MATERIAL FOR THIS EXERCISE
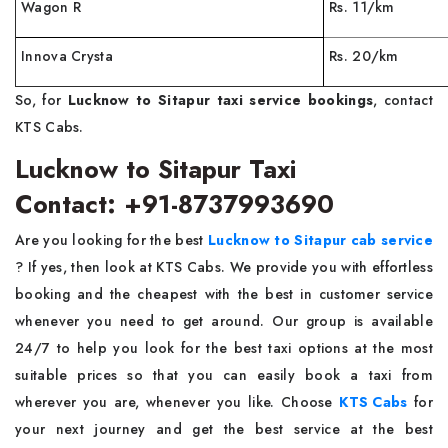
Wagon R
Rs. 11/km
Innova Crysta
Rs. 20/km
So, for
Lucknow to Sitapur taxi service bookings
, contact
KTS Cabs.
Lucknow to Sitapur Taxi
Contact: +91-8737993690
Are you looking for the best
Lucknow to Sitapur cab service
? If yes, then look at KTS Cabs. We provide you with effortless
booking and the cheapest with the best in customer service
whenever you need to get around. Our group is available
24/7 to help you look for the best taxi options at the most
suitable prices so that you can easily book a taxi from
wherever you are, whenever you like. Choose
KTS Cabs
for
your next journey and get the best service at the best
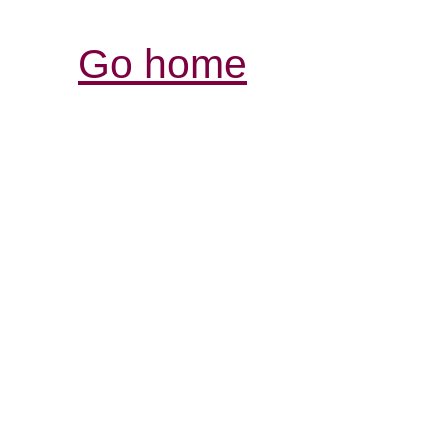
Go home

==

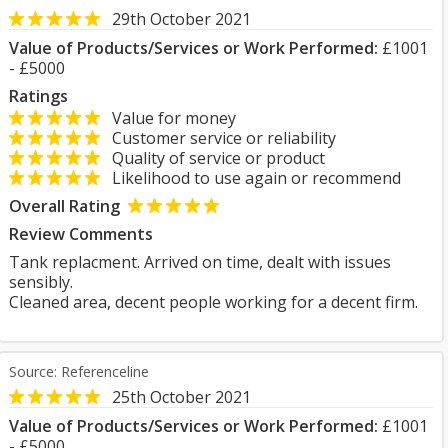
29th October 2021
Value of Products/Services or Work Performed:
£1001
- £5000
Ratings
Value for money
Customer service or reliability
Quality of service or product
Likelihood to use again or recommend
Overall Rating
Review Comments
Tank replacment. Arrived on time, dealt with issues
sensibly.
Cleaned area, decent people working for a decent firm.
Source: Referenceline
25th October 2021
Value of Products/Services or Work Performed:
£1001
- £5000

TASK INSTRUCTIONS
Lines above that include the string "whenever" need to be copied.

RESULT OF THIS EXERCISE
whenever you need to get around. Our group is available
wherever you are, whenever you like. Choose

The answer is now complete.